Рука Метелкина, которой он держал «поллитровку», пытаясь налить содержимое, плохо слушалась, бутылка билась о край стакана, капли водки расплескивались по столу, тогда он обхватил ее обеими руками. Наполнив почти до самых краев стакан, вздохнул с облегчением и вытер рукавом пот со лба. Теперь дело оставалось за малым: нужно было суметь взять в дрожащую руку стакан. Это оказалось ему не под силу.
– Серега! Я не могу… Помоги… – с тоскою в голосе произнес Олег. – Помоги мне выпить эту проклятую водку.
– А как я тебе помогу? Хотя, знаешь что, тащи–ка все хозяйство вместе со столом к моей кровати.

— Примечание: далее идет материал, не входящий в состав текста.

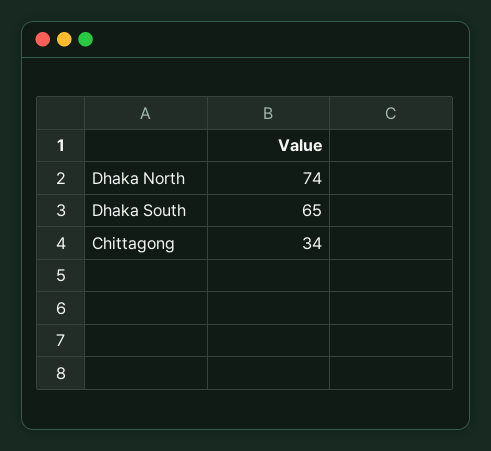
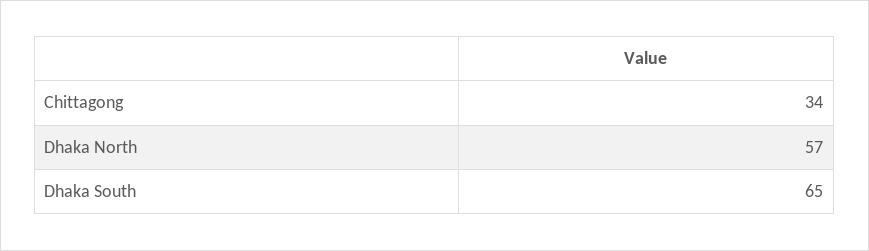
  {
-   "Dhaka North": 74,
+   "Dhaka North": 57,
    "Dhaka South": 65,
    "Chittagong": 34
  }

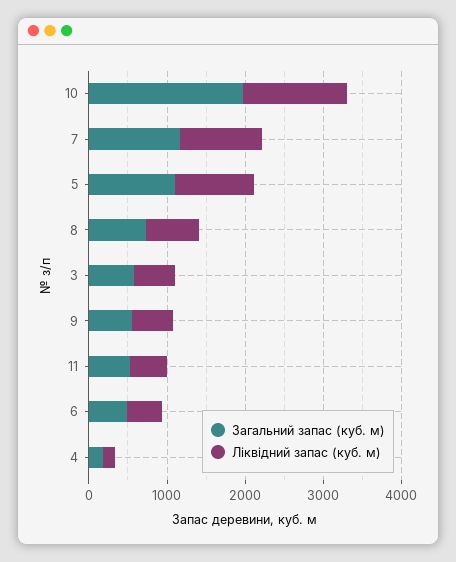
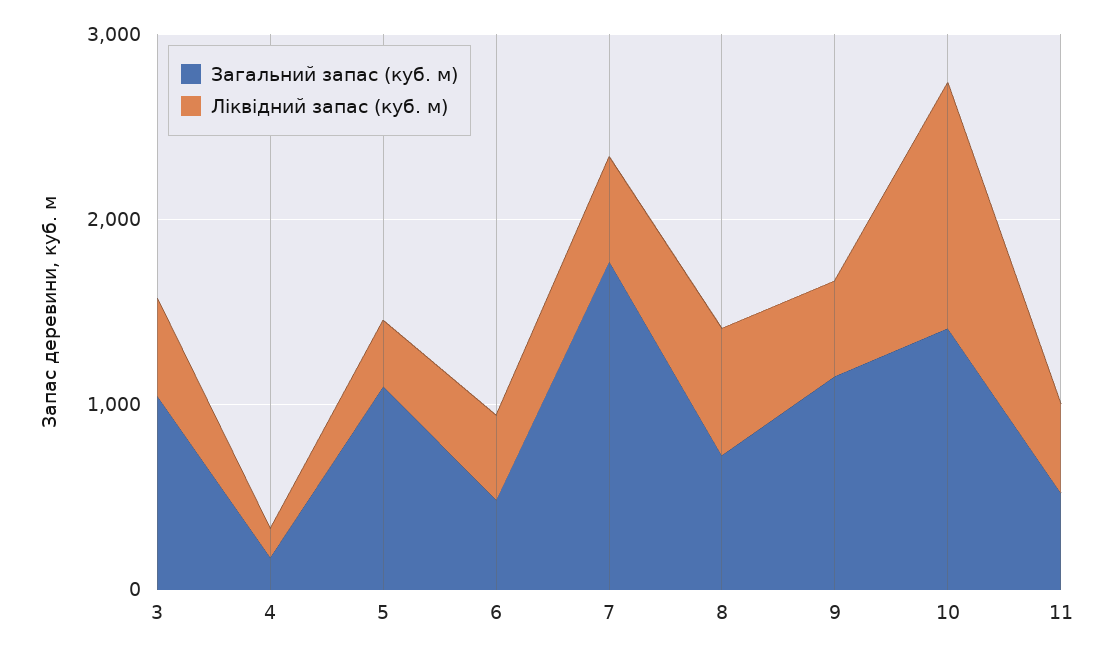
  {
    "Загальний запас (куб. м)": {
-     "10": 2000,
+     "10": 1400,
-     "7": 1200,
+     "7": 1800,
      "5": 1000,
      "8": 800,
-     "3": 600,
+     "3": 1000,
-     "9": 600,
+     "9": 1200,
      "11": 600,
      "6": 400,
      "4": 200
    },
    "Ліквідний запас (куб. м)": {
      "10": 1400,
-     "7": 1000,
+     "7": 600,
-     "5": 1000,
+     "5": 400,
      "8": 600,
      "3": 600,
      "9": 600,
      "11": 400,
      "6": 400,
      "4": 200
    }
  }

Метелкин осторожно подтянул стол.
– Теперь садись рядом на уровне моей руки, – сказал Сергей, – открывай рот. Будет делать тебе вливание.
Когда была выпита последняя капля, Метелкин несколько минут сидел с закрытыми глазами. Наконец, открыл их, они были влажными.
– Ты чего?
– Устал, я Серега… Жить не хочется.
– Ты это брось! Тебе сколько лет?
– Тридцать три…
– Возраст Христа. Все у тебя наладится.
– Тридцать три… А мне кажется, что я уже прожил триста тридцать три.
– Ты же, вроде бы, не пил раньше…
– Не пил. А вот запил… Она ведь мне изменять стала… я и начал выпивать, с обиды и горя. Незаметно втянулся. И уже без выпивки не представлял жизни. В итоге допился до того, что лежу однажды в каком–то заброшенном доме, весь в поту, руки и ноги дрожат, выпить хочется. А сходить за бутылкой не могу, сил нет. Представляешь, нет сил, чтобы сходить за бутылкой, деньги есть, а сил нет. И послать некого. В итоге попал в психушку – крышу у меня сорвало. Бесы стали плясать и смеяться перед глазами.
С работы выгнали… слонялся, где попало и ночевал, где придется. В дом Татьяна не стала меня пускать. Подала на развод.
– Да, дела… Ну, ты все равно, возьми себя в руки. Хочешь, я научу тебя работать с компьютером. Сейчас многие журналисты работают как копирайтеры.
– А что это такое?
– Тексты готовить и продавать. У тебя получится. Ты был классным журналистом. Я расскажу тебе все подробно, ты приходи, когда решишь, что тебе это нужно.
– Спасибо, друг, – Метелкин заплакал. – Спасибо. Я обязательно приду к тебе. Я чувствую, что приду… – он прильнул губами к руке Сергея. – Спасибо. Во мне что-то перевернулось. Сам не понимаю, но когда я тебя увидел, увидел, что ты до сих пор не пал духом… я даже, грешно сказать, позавидовал тебе. Я, у которого ноги и руки работают, почувствовал себя мерзким и ничтожным человеком перед тобой… Я больше, чем инвалид…
Городок жил своими заботами. Несмотря на дождь, который вопреки синоптикам, обещавшим весь день ясную погоду, лил, как из ведра, у Метелкина было уже не так мрачно на душе, он знал, что перемены все равно наступят, разойдутся тучи и выглянет солнце.